I like dates. I like spending time with people, getting to know them, doing fun things together. I value companionship and the opportunity to see life from someone else’s perspective. I also have the tendency to stay in relationships because I hate being alone, regardless of whether or not the relationship is healthy or something either of us should be spending time on.
Well, I went on a date yesterday with the boy who wrote me a cute note on the bus- and it was awesome!
I was nervous. I barely remembered what this guy looked like and had no idea what to expect. I am used to dating people within my friend circle, or a friend of a friend; I’ve rarely dated someone I’ve met spontaneously. So I settled myself into the restaurant where we were meeting and waited. Which we all know how good I am at waiting.
Bus Guy arrived and good news- not creepy and he’s cute! We both are sans cars, work in restaurants, and have one sibling. He is from Virginia so I got to make some jokes about the south which is always fun for me. We got tacos and headed to a fun bar with a bunch of arcade games, where I was soundly beat at all the games we played. He smokes (as do most of the people in my life) so I’ll just add him to the growing list of people who get to pay my medical bills when I get cancer from second hand smoke.
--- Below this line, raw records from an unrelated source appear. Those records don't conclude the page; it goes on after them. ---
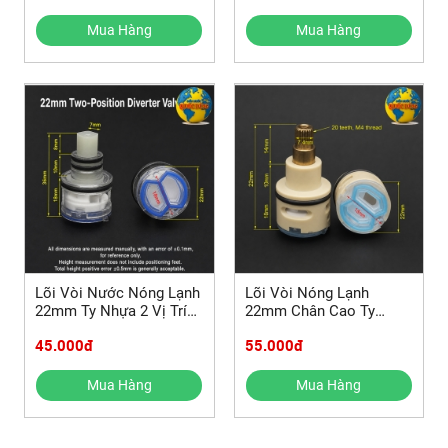
Mua Hàng
Mua Hàng
Lõi Vòi Nước Nóng Lạnh
Lõi Vòi Nóng Lạnh
22mm Ty Nhựa 2 Vị Trí
22mm Chân Cao Ty
Chống Rò
Đồng 20 Răng Chống Rò
45.000đ
55.000đ
Rỉ
Mua Hàng
Mua Hàng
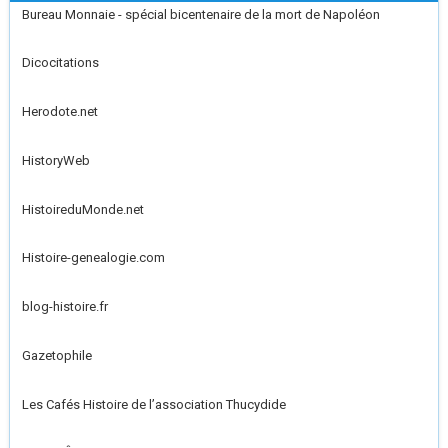
Bureau Monnaie - spécial bicentenaire de la mort de Napoléon
Dicocitations
Herodote.net
HistoryWeb
HistoireduMonde.net
Histoire-genealogie.com
blog-histoire.fr
Gazetophile
Les Cafés Histoire de l’association Thucydide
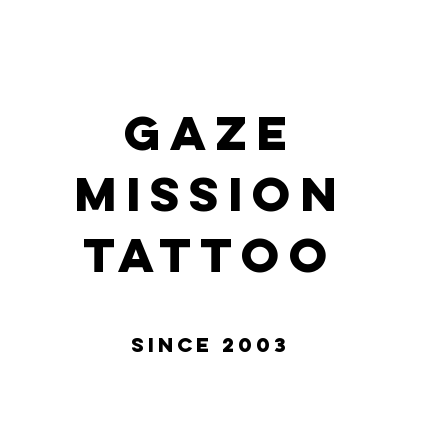
gaze
mission
tattoo
Since 2003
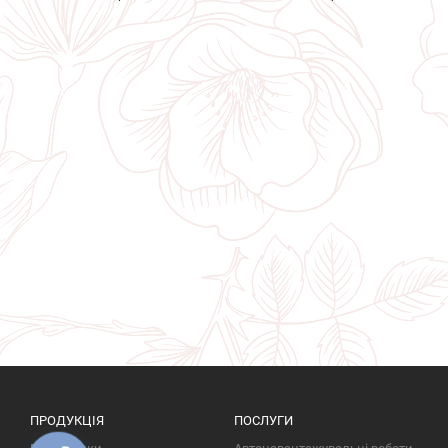
ПРОДУКЦІЯ
ПОСЛУГИ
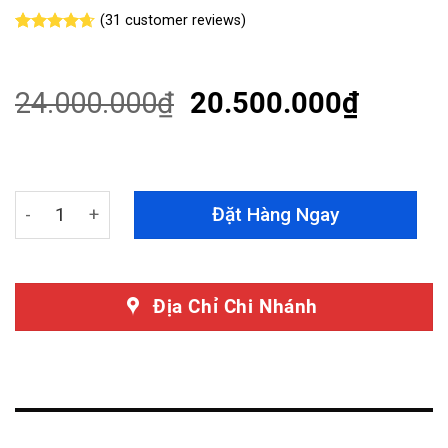
(
31
customer reviews)
Rated
31
4.65
out of 5
based on
customer
24.000.000
₫
20.500.000
₫
ratings
Màn Hình Android Tesla Toyota Camry 2008 - 2012 quan
Đặt Hàng Ngay
Địa Chỉ Chi Nhánh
The bar turned into coffee by the creek and touring my favorite bookstore downtown before heading to another dive bar for a concert, which was really fun. The band was called the Pietasters (I love pie, which isn’t relevant) and it was a genre of music called Ska, which I’ve never listened to before. There was drinking, much laughing, and dancing! By the time we headed home it was the wee hours of the morning and my cheeks hurt from laughing. We watched the Incredibles and yes, there was snuggling. His roommate has a very funny cat named Cheeto who, like most other cats, walked all over me.
It’s nice to meet someone who you feel comfortable around. It’s nice to meet someone who prefers Star Wars to Star Trek, reads books, works hard, and still plays with Legos. It’s nice to meet someone who thinks you are pretty, funny, and smart. It’s nice to be kissed and held and to laugh, to feel special.
And yet my brain automatically goes to the relationships that have failed despite of the wonderful things listed above and more. No matter how unique and special I seem on paper, no one has ever stayed. It isn’t enough. Life happens. My brain heads to the day when I’ll leave to travel the world again, to study and work because this isn’t where I belong. My head and heart know that no matter how happy I am now or wherever this ends up going, it has an expiration date. And I hate that, because he’s really nice.
So, I don’t know where this goes. I don’t see the big picture or know what will happen tomorrow or a month from now or a year from now. All I know is that a guy wrote me a note on a bus and we had a lot of fun together.